# Your instructions
Copy out, unchanged, everything below from the line containing "On Monday, what" down to the line containing "on the 7 PM line.", with both of those lines included.
>> Start
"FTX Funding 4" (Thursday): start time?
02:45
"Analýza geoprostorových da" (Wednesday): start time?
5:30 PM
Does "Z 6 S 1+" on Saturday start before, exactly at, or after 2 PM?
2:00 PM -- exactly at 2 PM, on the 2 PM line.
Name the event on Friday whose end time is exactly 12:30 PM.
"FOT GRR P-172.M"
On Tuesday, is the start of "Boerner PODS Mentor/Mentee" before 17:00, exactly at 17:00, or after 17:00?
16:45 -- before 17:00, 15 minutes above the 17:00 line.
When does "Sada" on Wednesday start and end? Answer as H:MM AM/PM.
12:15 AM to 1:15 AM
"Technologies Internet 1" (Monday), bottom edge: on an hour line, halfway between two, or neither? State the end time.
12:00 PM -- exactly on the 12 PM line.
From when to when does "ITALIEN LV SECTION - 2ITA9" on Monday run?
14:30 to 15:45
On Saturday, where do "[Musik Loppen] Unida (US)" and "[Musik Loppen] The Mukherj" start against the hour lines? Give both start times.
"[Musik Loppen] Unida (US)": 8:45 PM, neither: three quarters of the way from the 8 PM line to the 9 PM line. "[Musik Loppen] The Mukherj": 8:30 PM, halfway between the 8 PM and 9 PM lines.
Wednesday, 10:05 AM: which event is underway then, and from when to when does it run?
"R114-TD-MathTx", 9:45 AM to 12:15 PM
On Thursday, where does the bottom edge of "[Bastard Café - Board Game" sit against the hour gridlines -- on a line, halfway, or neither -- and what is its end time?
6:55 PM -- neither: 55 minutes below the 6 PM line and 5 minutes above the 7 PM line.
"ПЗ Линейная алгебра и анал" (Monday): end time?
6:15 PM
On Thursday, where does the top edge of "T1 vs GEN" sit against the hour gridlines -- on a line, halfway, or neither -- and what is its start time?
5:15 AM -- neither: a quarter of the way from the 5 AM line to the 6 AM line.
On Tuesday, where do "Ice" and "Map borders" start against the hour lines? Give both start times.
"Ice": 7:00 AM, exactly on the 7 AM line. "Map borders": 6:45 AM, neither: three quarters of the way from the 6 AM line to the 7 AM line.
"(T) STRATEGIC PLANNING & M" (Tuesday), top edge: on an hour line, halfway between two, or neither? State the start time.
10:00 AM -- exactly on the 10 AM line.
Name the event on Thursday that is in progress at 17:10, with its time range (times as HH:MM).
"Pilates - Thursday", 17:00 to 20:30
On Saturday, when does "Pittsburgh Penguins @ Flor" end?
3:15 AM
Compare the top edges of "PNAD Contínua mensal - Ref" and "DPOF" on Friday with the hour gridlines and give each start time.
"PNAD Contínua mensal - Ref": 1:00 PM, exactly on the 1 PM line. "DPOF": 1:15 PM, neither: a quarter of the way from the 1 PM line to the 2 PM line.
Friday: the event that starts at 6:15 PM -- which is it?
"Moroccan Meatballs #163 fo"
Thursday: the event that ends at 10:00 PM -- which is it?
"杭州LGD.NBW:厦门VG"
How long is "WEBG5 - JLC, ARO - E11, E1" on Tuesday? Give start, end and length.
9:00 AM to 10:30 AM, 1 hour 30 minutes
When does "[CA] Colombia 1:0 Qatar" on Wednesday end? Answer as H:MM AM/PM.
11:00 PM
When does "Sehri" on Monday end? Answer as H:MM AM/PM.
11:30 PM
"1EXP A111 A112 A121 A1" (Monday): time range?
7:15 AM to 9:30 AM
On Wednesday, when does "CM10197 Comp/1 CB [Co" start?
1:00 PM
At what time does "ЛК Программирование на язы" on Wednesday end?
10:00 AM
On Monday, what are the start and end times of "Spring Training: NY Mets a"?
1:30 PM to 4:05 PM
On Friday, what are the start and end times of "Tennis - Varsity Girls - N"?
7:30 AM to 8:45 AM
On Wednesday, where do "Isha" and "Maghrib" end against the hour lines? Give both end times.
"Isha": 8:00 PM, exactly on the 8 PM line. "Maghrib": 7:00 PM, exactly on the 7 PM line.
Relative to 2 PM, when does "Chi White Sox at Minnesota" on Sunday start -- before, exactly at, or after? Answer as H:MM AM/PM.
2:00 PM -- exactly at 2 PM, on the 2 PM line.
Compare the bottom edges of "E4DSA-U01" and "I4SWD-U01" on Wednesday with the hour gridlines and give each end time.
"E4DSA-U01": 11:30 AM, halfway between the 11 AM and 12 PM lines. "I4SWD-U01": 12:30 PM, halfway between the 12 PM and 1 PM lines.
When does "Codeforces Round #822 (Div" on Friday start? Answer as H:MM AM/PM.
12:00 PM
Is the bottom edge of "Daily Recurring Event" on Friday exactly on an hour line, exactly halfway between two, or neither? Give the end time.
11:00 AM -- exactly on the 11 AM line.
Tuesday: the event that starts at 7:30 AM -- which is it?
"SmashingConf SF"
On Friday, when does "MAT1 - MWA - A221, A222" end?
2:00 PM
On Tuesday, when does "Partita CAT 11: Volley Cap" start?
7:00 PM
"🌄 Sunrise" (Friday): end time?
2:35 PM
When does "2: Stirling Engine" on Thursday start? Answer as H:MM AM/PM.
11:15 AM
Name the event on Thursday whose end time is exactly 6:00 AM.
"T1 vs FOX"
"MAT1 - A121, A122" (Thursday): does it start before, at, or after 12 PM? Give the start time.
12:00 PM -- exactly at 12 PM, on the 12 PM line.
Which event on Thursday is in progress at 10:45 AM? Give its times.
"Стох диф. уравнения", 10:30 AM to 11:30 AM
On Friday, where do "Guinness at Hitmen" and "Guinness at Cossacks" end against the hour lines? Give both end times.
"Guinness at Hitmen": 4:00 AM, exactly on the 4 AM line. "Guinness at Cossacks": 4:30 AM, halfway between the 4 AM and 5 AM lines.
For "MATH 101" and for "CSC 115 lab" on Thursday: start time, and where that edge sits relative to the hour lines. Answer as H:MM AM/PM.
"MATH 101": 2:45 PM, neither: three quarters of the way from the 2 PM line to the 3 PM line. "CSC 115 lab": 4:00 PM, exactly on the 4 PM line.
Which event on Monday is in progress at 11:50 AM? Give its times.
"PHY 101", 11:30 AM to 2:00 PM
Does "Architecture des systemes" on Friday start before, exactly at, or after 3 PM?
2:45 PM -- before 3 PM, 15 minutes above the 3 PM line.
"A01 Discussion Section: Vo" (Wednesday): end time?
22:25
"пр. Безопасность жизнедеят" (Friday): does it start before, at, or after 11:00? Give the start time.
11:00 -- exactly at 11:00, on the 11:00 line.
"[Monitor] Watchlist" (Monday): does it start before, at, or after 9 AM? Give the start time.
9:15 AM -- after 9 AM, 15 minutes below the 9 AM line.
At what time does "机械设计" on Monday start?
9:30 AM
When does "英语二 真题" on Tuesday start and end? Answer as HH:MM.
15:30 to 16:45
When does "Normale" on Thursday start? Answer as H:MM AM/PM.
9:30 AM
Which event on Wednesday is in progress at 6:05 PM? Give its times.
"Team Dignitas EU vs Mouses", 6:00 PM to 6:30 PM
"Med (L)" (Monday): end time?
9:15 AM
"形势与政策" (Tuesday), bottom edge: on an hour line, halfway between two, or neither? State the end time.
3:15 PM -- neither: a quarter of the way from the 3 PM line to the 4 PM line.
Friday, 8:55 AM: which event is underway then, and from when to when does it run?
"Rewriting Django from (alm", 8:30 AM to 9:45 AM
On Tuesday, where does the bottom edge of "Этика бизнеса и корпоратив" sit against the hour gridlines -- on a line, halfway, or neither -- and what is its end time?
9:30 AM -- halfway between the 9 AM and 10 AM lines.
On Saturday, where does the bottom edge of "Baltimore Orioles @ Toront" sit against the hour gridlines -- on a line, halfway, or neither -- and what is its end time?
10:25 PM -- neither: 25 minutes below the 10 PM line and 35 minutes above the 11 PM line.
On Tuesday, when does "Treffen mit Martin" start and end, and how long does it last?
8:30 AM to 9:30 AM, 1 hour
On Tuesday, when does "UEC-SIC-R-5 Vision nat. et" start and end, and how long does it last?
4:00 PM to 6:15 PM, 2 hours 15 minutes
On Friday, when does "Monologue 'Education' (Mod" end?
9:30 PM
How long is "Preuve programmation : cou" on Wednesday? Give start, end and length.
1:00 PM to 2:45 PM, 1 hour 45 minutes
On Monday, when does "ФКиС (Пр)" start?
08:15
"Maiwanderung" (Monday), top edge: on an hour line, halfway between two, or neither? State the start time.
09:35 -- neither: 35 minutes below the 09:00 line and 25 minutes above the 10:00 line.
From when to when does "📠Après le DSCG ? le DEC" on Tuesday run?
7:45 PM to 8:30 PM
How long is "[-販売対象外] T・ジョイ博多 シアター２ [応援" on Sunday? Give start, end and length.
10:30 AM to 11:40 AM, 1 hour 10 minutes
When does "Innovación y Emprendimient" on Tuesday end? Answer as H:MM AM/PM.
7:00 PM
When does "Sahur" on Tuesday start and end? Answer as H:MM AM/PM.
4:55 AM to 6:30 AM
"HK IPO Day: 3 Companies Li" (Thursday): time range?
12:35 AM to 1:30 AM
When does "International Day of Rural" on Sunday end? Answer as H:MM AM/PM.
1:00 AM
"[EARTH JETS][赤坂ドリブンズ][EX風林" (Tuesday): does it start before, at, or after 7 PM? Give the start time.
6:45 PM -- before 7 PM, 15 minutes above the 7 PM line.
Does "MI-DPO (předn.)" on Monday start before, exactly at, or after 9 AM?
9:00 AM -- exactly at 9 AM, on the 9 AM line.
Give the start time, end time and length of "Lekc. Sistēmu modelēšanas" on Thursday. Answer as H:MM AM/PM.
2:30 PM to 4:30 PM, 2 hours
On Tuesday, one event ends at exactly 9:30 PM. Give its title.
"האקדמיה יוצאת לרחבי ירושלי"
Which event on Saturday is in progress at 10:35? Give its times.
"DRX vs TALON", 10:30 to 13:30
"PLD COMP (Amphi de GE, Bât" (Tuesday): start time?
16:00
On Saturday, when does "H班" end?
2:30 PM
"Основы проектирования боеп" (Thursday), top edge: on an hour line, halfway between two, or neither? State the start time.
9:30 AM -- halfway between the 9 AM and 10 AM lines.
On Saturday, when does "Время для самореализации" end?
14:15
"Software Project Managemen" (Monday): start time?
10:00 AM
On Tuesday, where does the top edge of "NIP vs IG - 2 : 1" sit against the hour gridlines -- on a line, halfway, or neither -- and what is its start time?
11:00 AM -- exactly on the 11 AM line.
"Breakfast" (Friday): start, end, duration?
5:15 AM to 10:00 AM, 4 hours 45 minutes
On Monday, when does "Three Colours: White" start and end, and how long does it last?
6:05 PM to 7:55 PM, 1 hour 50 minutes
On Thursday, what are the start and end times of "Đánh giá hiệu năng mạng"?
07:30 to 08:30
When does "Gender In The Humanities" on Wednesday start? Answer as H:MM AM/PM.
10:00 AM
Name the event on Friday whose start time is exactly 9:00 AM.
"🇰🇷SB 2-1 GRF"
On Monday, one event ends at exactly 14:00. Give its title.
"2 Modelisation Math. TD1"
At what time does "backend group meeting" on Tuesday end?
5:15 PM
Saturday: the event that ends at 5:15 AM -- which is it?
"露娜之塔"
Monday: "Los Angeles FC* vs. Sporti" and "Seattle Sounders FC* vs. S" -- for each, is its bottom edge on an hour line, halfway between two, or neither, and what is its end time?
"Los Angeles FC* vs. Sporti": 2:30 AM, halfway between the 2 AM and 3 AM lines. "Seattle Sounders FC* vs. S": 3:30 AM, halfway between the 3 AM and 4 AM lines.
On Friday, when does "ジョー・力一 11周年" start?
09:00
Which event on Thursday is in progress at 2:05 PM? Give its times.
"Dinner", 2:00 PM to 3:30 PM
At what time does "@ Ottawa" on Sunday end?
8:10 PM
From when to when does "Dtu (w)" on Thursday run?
>> End
# Task output
On Monday, what are the start and end times of "Spring Training: NY Mets a"?
1:30 PM to 4:05 PM
On Friday, what are the start and end times of "Tennis - Varsity Girls - N"?
7:30 AM to 8:45 AM
On Wednesday, where do "Isha" and "Maghrib" end against the hour lines? Give both end times.
"Isha": 8:00 PM, exactly on the 8 PM line. "Maghrib": 7:00 PM, exactly on the 7 PM line.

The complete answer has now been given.